Results of the summarizing process for the arXiv paper: 2303.01639v1

This paper's license doesn't allow us to build upon its content and the summarizing process is here made with the paper's metadata rather than the article.

, , , , In the field of speech interaction, recognizing whispered speech and converting it to normal speech opens up a plethora of possibilities. Whispered speech, characterized by significantly lower sound pressure compared to normal speech, can be utilized as a semi-silent form of communication in public settings without disturbing others. This not only enhances overall speech quality but also proves beneficial for individuals with speech or hearing impairments. Traditional methods of speech conversion often fall short in terms of conversion quality or rely on speaker-dependent datasets containing pairs of whispered and normal speech utterances. To overcome these limitations, a groundbreaking solution called WESPER has been introduced. WESPER stands out as a zero-shot, real-time whisper-to-normal speech conversion mechanism that leverages self-supervised learning techniques. At the core of WESPER lies a sophisticated architecture comprising a Speech-to-Unit (STU) encoder and a Unit-to-Speech (UTS) decoder. The STU encoder generates hidden speech units common to both whispered and normal speech, while the UTS decoder reconstructs the original speech from these encoded units. Notably, WESPER's innovative approach eliminates the need for paired datasets specific to individual speakers, making the conversion process user-independent. One of the key advantages of WESPER is its ability to reconstruct converted speech in any target speaker's voice using only unlabeled data from that speaker. This remarkable feature underscores the versatility and adaptability of WESPER in catering to diverse user needs without compromising on conversion quality or natural prosody. Extensive testing has confirmed that WESPER successfully enhances the quality of converted whispers while preserving their inherent prosodic characteristics. Furthermore, the proposed approach has demonstrated promising results in facilitating effective speech reconstruction for individuals with speech or hearing disabilities.
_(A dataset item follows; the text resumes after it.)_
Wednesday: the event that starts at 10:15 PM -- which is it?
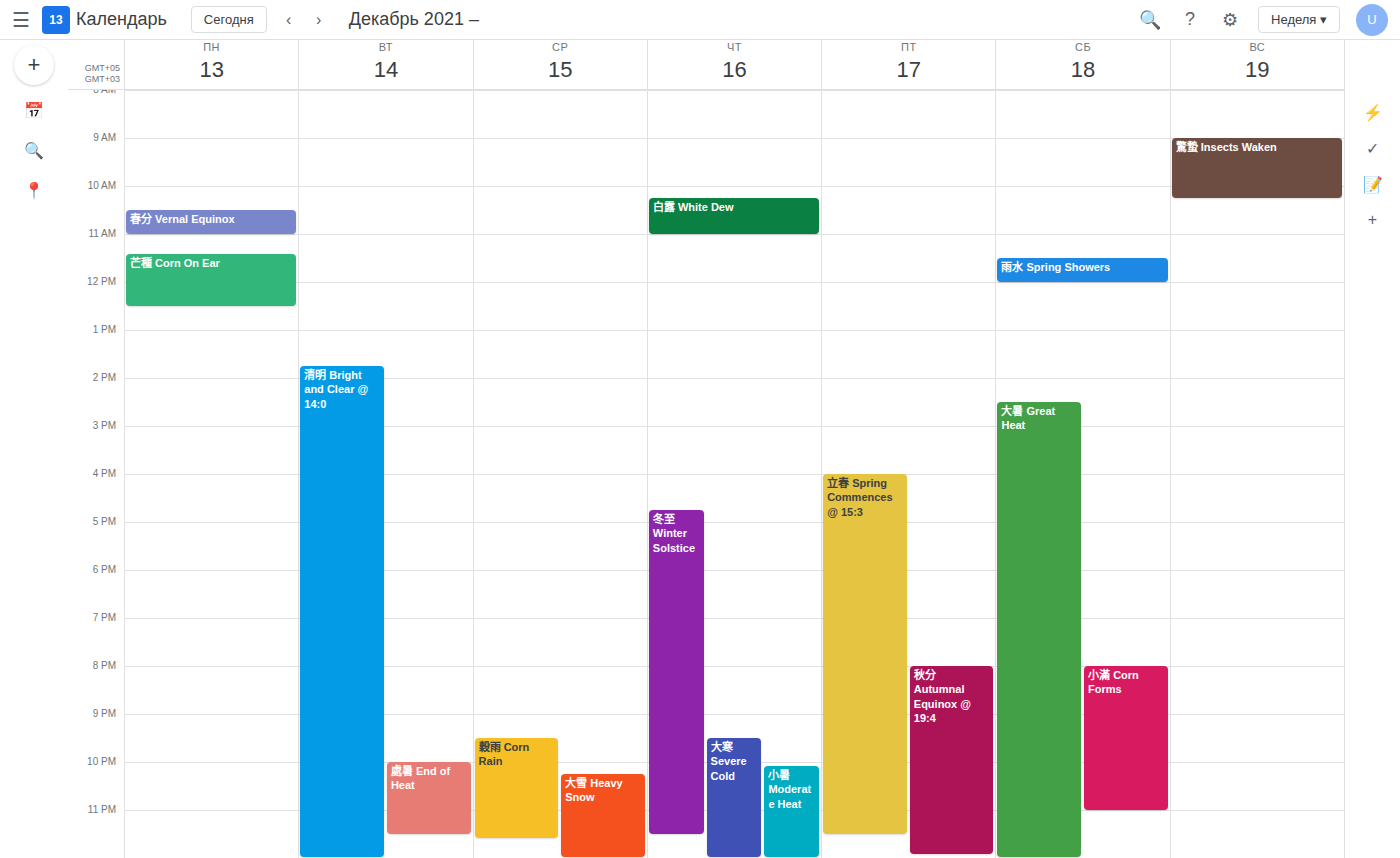
"大雪 Heavy Snow"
Overall, WESPER represents a significant advancement in whisper-based speech interactions, offering an efficient and user-friendly solution that holds immense potential for revolutionizing communication technologies and improving accessibility for individuals with diverse communication needs.
Created on 16 Jan. 2025

Assess the quality of the AI-generated content by voting

Score: 0

Why do we need votes?

Votes are used to determine whether we need to re-run our summarizing tools. If the count reaches -10, our tools can be restarted.

Similar papers summarized with our AI tools

Navigate through even more similar papers through a

tree representation

Look for similar papers (in beta version)
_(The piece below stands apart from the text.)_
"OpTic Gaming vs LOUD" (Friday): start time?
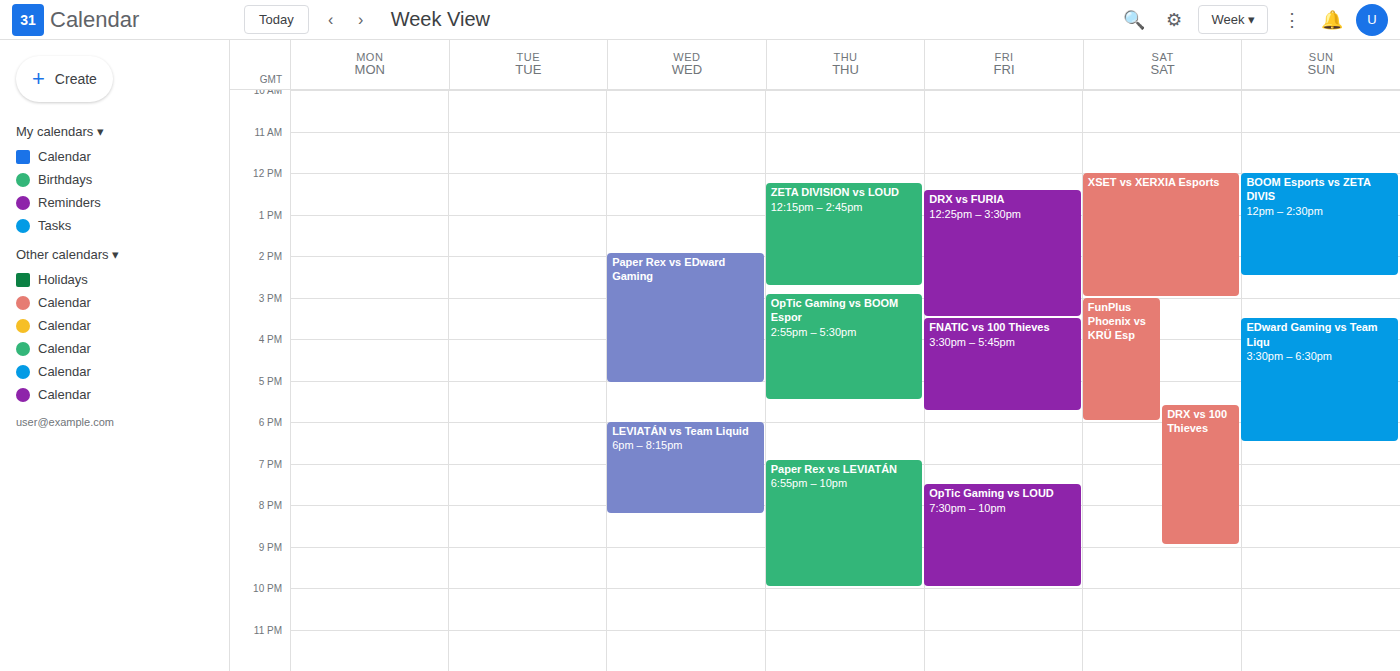
7:30 PMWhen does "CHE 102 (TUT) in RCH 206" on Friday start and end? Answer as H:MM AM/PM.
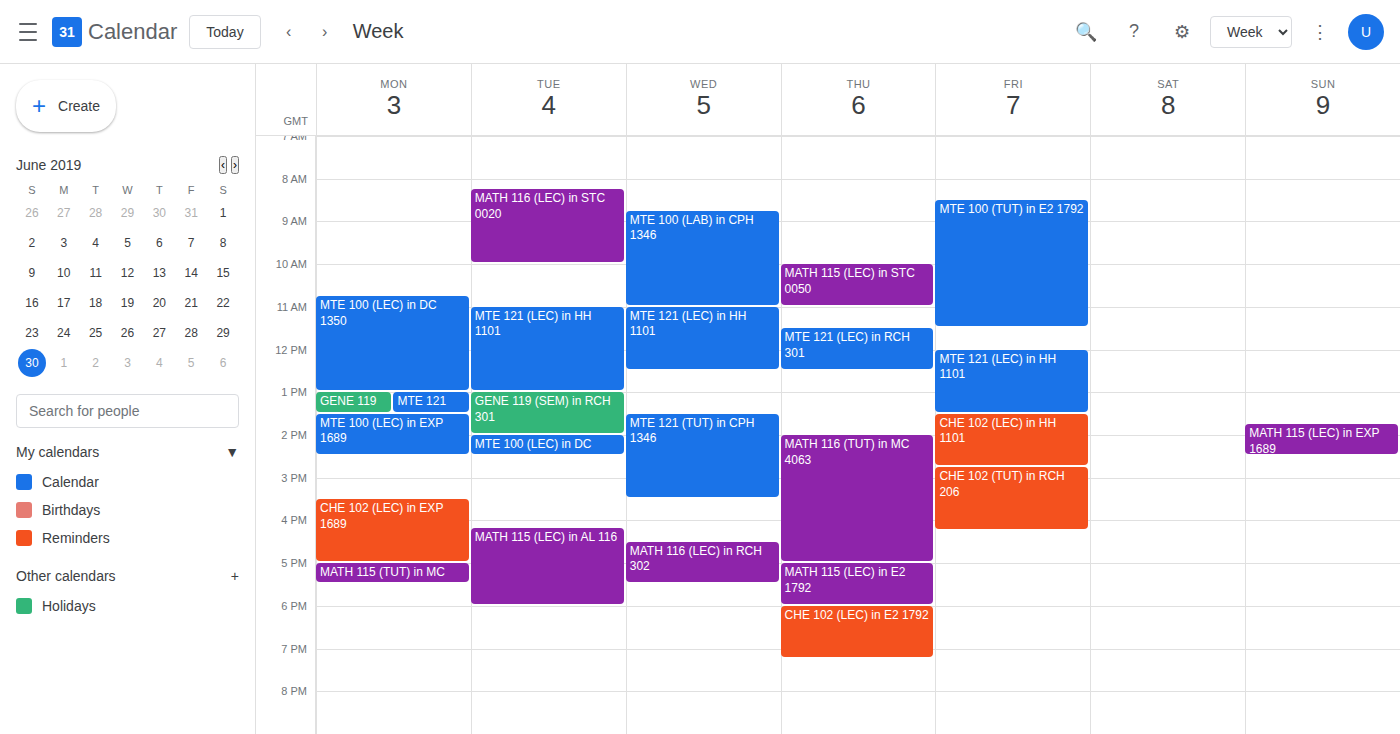
2:45 PM to 4:15 PMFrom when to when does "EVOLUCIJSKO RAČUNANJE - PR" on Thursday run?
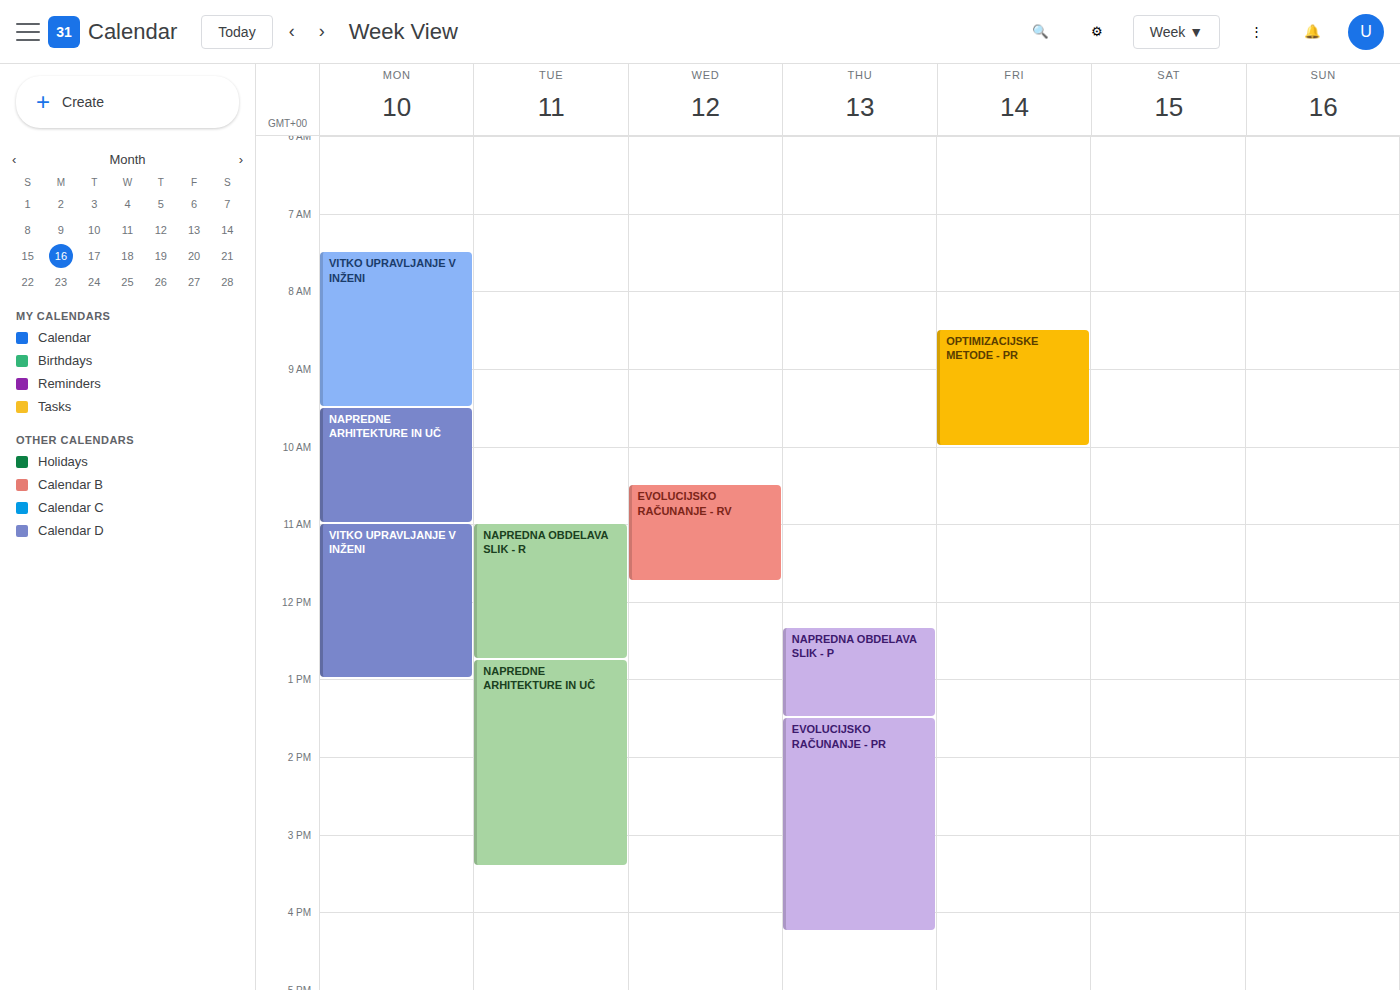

By clicking on the button above, our algorithm will scan all papers in our database to find the closest based on the contents of the full papers and not just on metadata. Please note that it only works for papers that we have generated summaries for and you can rerun it from time to time to get a more accurate result while our database grows.

Disclaimer: The AI-based summarization tool and virtual assistant provided on this website may not always provide accurate and complete summaries or responses. We encourage you to carefully review and evaluate the generated content to ensure its quality and relevance to your needs.